According to Fawad Razaqzada, market analyst at StoneX, concerns about crude oil demand have decreased dramatically, but this has not led to the anticipated recovery in inflation rates. The upward trend in oil prices could be attributed to the factors mentioned by Mr. Razaqzada, including the central banks' interest rate cuts and the uncertainty surrounding US trade plans.
The recent attacks by the Yemeni rebel Shia militia Houthi on ships in the Red Sea have added a new layer of complexity to the oil market. The potential impact of these attacks on crude supply through the Red Sea maritime route is currently being assessed, and the market is closely monitoring the situation.
In a positive note, the International Energy Agency (IEA) projects world oil demand to increase by about 720,000 barrels per day in 2025, providing some resilience to prices. However, this demand growth is relatively modest compared to supply increases.
The U.S. Energy Information Administration (EIA) recently upgraded its 2025 Brent crude oil price forecast to an average of about $68.89 per barrel, up by nearly $3 from the prior estimate.
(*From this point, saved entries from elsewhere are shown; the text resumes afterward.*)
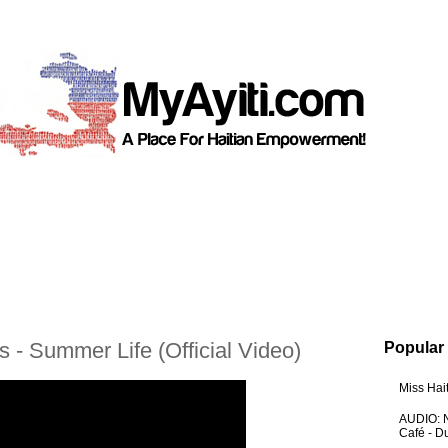
 - Summer Life (Official Video)
Popular
Miss Hai
AUDIO: N
Café - 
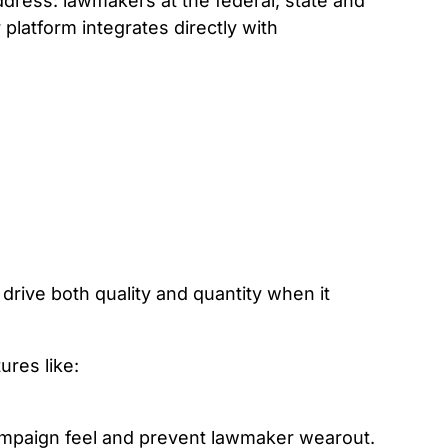
dress: lawmakers at the federal, state and
 platform integrates directly with
drive both quality and quantity when it
ures like:
campaign feel and prevent lawmaker wearout.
This upward revision is mainly due to increased geopolitical risk premiums following heightened tensions in the Middle East.
Despite this short-term upward revision, the EIA expects Brent prices to decrease over the course of 2025, with prices starting around $75.83 per barrel in Q1 2025 but falling to about $64 by Q4 2025, and further down to an average of $58.48 in 2026. This decline is attributed to a significant build in global petroleum inventories as supply outpaces demand.
The OPEC+ alliance's production increase announced in July 2025 exceeds previous assumptions in the EIA's forecasts. This production rise is part of OPEC+'s unwinding of voluntary production cuts, which, combined with stagnating global demand growth, is expected to contribute to rising global oil inventories and downward pressure on prices.
U.S. oil production remains high, with a record 13.5 million barrels per day in Q2 2025, although slight declines are forecast by the end of 2026 due to industry spending cuts in response to lower prices.
In summary, while geopolitical risks have recently pushed Brent crude prices higher, the overall medium-term outlook points to a gradual decline in prices through 2025 and 2026, driven by increased OPEC+ production, strong U.S. supply, and only moderate global demand growth leading to inventory builds. The Brent price is expected to average close to $69/bbl in 2025 but move down to the high $50s by 2026.
The finance industry’s latest forecasts reveal an expected increase in Brent crude oil prices due to geopolitical risks and OPEC+ production decisions, which could impact the energy sector's global economics. The upward trend in oil prices also coincides with the central banks' interest rate cuts and the uncertainty surrounding US trade plans, further indicating a possible influence of financial factors on the energy industry.